*PROBLEM TO WORK ON*
Every entry below should be repeated exactly; the pictures should not.

*SOURCE DATA*
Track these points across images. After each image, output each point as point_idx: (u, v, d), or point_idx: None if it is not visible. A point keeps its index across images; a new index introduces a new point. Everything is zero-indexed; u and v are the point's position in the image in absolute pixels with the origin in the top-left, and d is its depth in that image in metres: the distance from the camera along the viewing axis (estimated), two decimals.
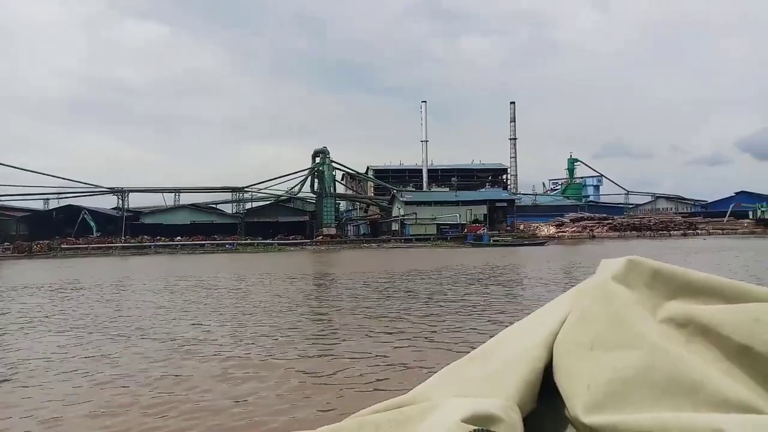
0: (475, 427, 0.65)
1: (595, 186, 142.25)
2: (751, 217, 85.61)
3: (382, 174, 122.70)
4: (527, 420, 0.73)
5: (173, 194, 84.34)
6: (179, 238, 75.42)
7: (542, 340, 0.79)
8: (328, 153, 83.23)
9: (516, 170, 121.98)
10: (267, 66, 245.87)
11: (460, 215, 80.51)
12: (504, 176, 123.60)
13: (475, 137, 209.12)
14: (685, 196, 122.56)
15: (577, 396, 0.70)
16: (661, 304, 0.76)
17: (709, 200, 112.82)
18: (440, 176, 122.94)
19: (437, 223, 78.73)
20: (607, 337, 0.73)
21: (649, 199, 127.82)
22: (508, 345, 0.85)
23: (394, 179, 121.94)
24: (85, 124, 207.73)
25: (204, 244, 71.15)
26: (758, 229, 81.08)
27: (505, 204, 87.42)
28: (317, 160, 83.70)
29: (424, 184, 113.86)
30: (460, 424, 0.66)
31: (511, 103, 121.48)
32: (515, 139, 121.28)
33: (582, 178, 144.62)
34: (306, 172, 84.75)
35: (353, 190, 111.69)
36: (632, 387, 0.67)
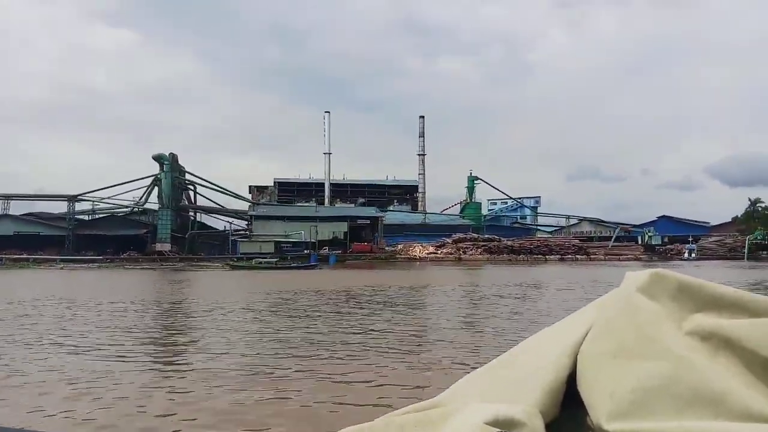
0: (498, 430, 0.65)
1: (532, 207, 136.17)
2: (639, 242, 77.72)
3: (286, 187, 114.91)
4: (549, 427, 0.72)
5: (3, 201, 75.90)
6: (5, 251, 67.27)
7: (566, 349, 0.78)
8: (168, 160, 74.98)
9: (425, 187, 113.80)
10: (239, 76, 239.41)
11: (304, 232, 72.04)
12: (416, 194, 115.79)
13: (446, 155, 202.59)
14: (609, 220, 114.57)
15: (600, 404, 0.69)
16: (686, 317, 0.75)
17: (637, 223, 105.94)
18: (349, 191, 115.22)
19: (276, 241, 70.21)
20: (631, 347, 0.72)
21: (575, 221, 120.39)
22: (533, 353, 0.84)
23: (299, 193, 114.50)
24: (51, 129, 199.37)
25: None
26: (644, 256, 73.14)
27: (368, 222, 78.91)
28: (164, 167, 75.48)
29: (326, 200, 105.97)
30: (483, 427, 0.66)
31: (420, 117, 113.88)
32: (424, 155, 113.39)
33: (520, 198, 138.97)
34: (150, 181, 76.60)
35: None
36: (655, 397, 0.66)
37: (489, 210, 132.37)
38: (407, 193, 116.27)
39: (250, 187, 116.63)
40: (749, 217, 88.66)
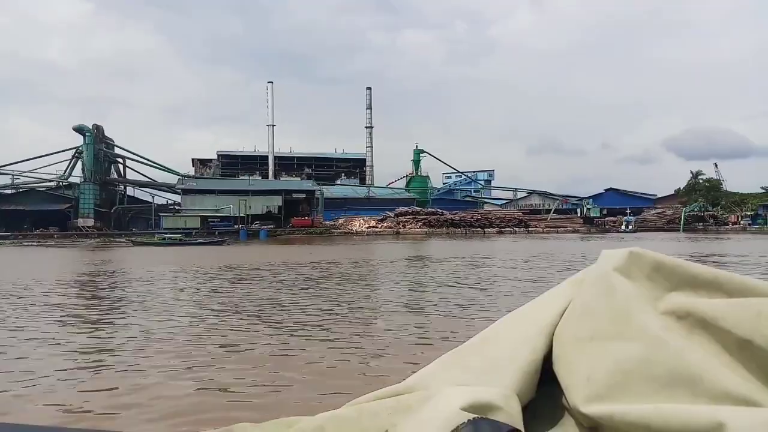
0: (474, 416, 0.64)
1: (486, 180, 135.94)
2: (579, 214, 77.09)
3: (229, 160, 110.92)
4: (526, 409, 0.72)
5: None
6: None
7: (542, 330, 0.77)
8: (90, 131, 71.00)
9: (372, 161, 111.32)
10: (201, 50, 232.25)
11: (233, 207, 69.28)
12: (364, 167, 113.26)
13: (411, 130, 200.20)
14: (559, 193, 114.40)
15: (577, 386, 0.69)
16: (662, 296, 0.75)
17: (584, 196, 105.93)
18: (296, 165, 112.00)
19: (203, 216, 67.31)
20: (607, 328, 0.72)
21: (525, 194, 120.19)
22: (508, 333, 0.83)
23: (243, 166, 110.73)
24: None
25: None
26: (582, 228, 72.48)
27: (303, 195, 76.44)
28: (86, 139, 71.39)
29: (270, 173, 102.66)
30: (460, 413, 0.64)
31: (367, 88, 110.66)
32: (371, 127, 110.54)
33: (474, 172, 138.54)
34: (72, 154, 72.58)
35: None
36: (632, 379, 0.66)
37: (444, 183, 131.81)
38: (356, 167, 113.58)
39: (192, 160, 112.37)
40: (691, 189, 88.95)
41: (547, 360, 0.76)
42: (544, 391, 0.75)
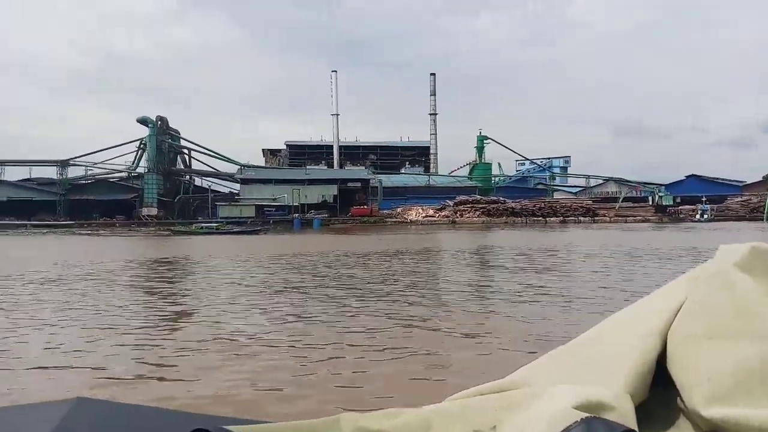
0: (587, 414, 0.60)
1: (562, 167, 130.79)
2: (650, 203, 71.78)
3: (297, 150, 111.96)
4: (638, 409, 0.68)
5: None
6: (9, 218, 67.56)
7: (655, 328, 0.73)
8: (152, 122, 73.06)
9: (436, 148, 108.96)
10: (274, 40, 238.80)
11: (287, 196, 69.31)
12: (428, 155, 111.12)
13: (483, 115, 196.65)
14: (637, 180, 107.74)
15: (696, 387, 0.65)
16: None
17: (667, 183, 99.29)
18: (360, 153, 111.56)
19: (257, 205, 67.79)
20: (728, 327, 0.67)
21: (600, 182, 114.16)
22: (618, 332, 0.79)
23: (310, 156, 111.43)
24: (79, 94, 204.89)
25: None
26: (654, 217, 67.29)
27: (359, 185, 75.44)
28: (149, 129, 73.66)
29: (335, 163, 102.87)
30: (571, 411, 0.61)
31: (431, 74, 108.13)
32: (435, 114, 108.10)
33: (549, 158, 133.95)
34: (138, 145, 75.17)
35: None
36: (756, 380, 0.61)
37: (517, 171, 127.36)
38: (421, 155, 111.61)
39: (263, 150, 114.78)
40: None
41: (660, 360, 0.72)
42: (657, 391, 0.71)
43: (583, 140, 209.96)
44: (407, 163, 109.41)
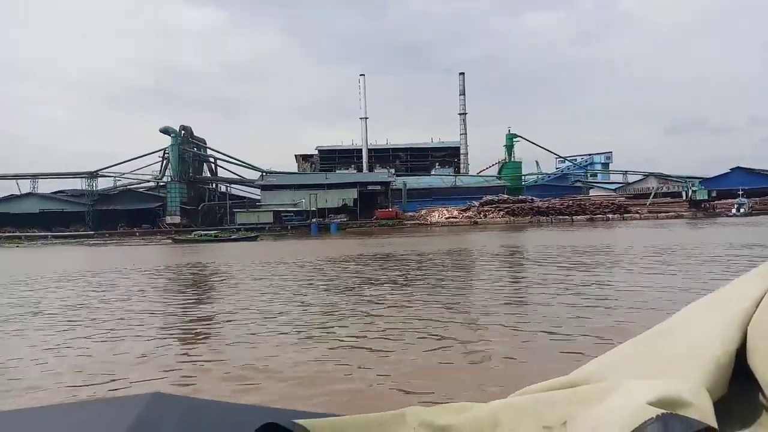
0: (663, 411, 0.58)
1: (603, 164, 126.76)
2: (684, 198, 67.89)
3: (328, 154, 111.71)
4: (716, 406, 0.64)
5: (29, 181, 78.55)
6: (34, 229, 70.00)
7: (733, 321, 0.69)
8: (175, 133, 73.97)
9: (467, 148, 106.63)
10: (323, 48, 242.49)
11: (305, 201, 68.73)
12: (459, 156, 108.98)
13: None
14: (680, 175, 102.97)
15: None
16: None
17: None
18: (390, 156, 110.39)
19: (275, 211, 67.45)
20: None
21: (640, 178, 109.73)
22: (694, 324, 0.76)
23: (341, 160, 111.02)
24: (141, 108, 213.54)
25: None
26: (687, 212, 63.50)
27: (379, 187, 74.24)
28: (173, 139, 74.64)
29: (364, 166, 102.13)
30: (646, 407, 0.59)
31: (460, 74, 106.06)
32: (465, 114, 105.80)
33: (590, 155, 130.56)
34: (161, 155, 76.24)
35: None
36: None
37: (557, 168, 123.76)
38: (451, 156, 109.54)
39: (296, 156, 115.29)
40: None
41: (739, 353, 0.68)
42: (737, 386, 0.67)
43: (635, 136, 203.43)
44: (437, 164, 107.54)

*THE ANSWER*
Track these points across images. After each image, output each point as point_idx: (u, v, d), or point_idx: None if it is not visible. A point keeps its index across images; a new index introduces a new point. Everything is zero-indexed; u and v are the point's position in the image in absolute pixels with the origin in the top-left, and d is its depth in that image in metres: the distance from the camera along the viewing axis (estimated), two decimals.
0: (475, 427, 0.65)
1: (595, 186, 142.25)
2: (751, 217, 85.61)
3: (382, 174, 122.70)
4: (527, 420, 0.73)
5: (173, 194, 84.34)
6: (179, 238, 75.42)
7: (542, 340, 0.79)
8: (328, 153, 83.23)
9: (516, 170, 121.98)
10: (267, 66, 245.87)
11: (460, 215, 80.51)
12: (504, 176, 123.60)
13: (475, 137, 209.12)
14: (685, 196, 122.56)
15: (577, 396, 0.70)
16: (661, 304, 0.76)
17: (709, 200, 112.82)
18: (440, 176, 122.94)
19: (437, 223, 78.73)
20: (607, 337, 0.73)
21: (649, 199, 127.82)
22: (508, 345, 0.85)
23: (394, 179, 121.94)
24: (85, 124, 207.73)
25: (204, 244, 71.15)
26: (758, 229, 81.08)
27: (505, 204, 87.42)
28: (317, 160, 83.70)
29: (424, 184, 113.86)
30: (460, 424, 0.66)
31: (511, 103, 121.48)
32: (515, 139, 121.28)
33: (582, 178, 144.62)
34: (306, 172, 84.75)
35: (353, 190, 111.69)
36: (632, 387, 0.67)
0: (498, 430, 0.65)
1: (532, 207, 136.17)
2: (639, 242, 77.72)
3: (286, 187, 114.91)
4: (549, 427, 0.72)
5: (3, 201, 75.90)
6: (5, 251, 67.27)
7: (566, 349, 0.78)
8: (168, 160, 74.98)
9: (425, 187, 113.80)
10: (239, 76, 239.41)
11: (304, 232, 72.04)
12: (416, 194, 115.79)
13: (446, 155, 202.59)
14: (609, 220, 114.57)
15: (600, 404, 0.69)
16: (686, 317, 0.75)
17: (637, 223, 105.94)
18: (349, 191, 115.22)
19: (276, 241, 70.21)
20: (631, 347, 0.72)
21: (575, 221, 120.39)
22: (533, 353, 0.84)
23: (299, 193, 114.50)
24: (51, 129, 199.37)
25: None
26: (644, 256, 73.14)
27: (368, 222, 78.91)
28: (164, 167, 75.48)
29: (326, 200, 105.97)
30: (483, 427, 0.66)
31: (420, 117, 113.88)
32: (424, 155, 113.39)
33: (520, 198, 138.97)
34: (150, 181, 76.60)
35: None
36: (655, 397, 0.66)
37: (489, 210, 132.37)
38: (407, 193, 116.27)
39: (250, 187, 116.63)
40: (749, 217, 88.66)
0: (474, 416, 0.64)
1: (486, 180, 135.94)
2: (579, 214, 77.09)
3: (229, 160, 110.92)
4: (526, 409, 0.72)
5: None
6: None
7: (542, 330, 0.77)
8: (90, 131, 71.00)
9: (372, 161, 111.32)
10: (201, 50, 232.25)
11: (233, 207, 69.28)
12: (364, 167, 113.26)
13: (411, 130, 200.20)
14: (559, 193, 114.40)
15: (577, 386, 0.69)
16: (662, 296, 0.75)
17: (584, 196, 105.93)
18: (296, 165, 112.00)
19: (203, 216, 67.31)
20: (607, 328, 0.72)
21: (525, 194, 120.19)
22: (508, 333, 0.83)
23: (243, 166, 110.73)
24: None
25: None
26: (582, 228, 72.48)
27: (303, 195, 76.44)
28: (86, 139, 71.39)
29: (270, 173, 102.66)
30: (460, 413, 0.64)
31: (367, 88, 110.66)
32: (371, 127, 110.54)
33: (474, 172, 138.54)
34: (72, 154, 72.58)
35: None
36: (632, 379, 0.66)
37: (444, 183, 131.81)
38: (356, 167, 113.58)
39: (192, 160, 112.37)
40: (691, 189, 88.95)
41: (547, 360, 0.76)
42: (544, 391, 0.75)
0: (587, 414, 0.60)
1: (562, 167, 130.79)
2: (650, 203, 71.78)
3: (297, 150, 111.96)
4: (638, 409, 0.68)
5: None
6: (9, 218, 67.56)
7: (655, 328, 0.73)
8: (152, 122, 73.06)
9: (436, 148, 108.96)
10: (274, 40, 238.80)
11: (287, 196, 69.31)
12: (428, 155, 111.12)
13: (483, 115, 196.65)
14: (637, 180, 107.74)
15: (696, 387, 0.65)
16: None
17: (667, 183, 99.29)
18: (360, 153, 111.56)
19: (257, 205, 67.79)
20: (728, 327, 0.67)
21: (600, 182, 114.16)
22: (618, 332, 0.79)
23: (310, 156, 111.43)
24: (79, 94, 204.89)
25: None
26: (654, 217, 67.29)
27: (359, 185, 75.44)
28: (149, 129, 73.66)
29: (335, 163, 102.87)
30: (571, 411, 0.61)
31: (431, 74, 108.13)
32: (435, 114, 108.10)
33: (549, 158, 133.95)
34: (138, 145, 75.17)
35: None
36: (756, 380, 0.61)
37: (517, 171, 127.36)
38: (421, 155, 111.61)
39: (263, 150, 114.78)
40: None
41: (660, 360, 0.72)
42: (657, 391, 0.71)
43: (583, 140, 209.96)
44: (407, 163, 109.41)
0: (663, 411, 0.58)
1: (603, 164, 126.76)
2: (684, 198, 67.89)
3: (328, 154, 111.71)
4: (716, 406, 0.64)
5: (29, 181, 78.55)
6: (34, 229, 70.00)
7: (733, 321, 0.69)
8: (175, 133, 73.97)
9: (467, 148, 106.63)
10: (323, 48, 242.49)
11: (305, 201, 68.73)
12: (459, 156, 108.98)
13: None
14: (680, 175, 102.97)
15: None
16: None
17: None
18: (390, 156, 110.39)
19: (275, 211, 67.45)
20: None
21: (640, 178, 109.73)
22: (694, 324, 0.76)
23: (341, 160, 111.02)
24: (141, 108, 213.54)
25: None
26: (687, 212, 63.50)
27: (379, 187, 74.24)
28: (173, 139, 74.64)
29: (364, 166, 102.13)
30: (646, 407, 0.59)
31: (460, 74, 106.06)
32: (465, 114, 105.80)
33: (590, 155, 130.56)
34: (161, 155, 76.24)
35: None
36: None
37: (557, 168, 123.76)
38: (451, 156, 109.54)
39: (296, 156, 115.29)
40: None
41: (739, 353, 0.68)
42: (737, 386, 0.67)
43: (635, 136, 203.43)
44: (437, 164, 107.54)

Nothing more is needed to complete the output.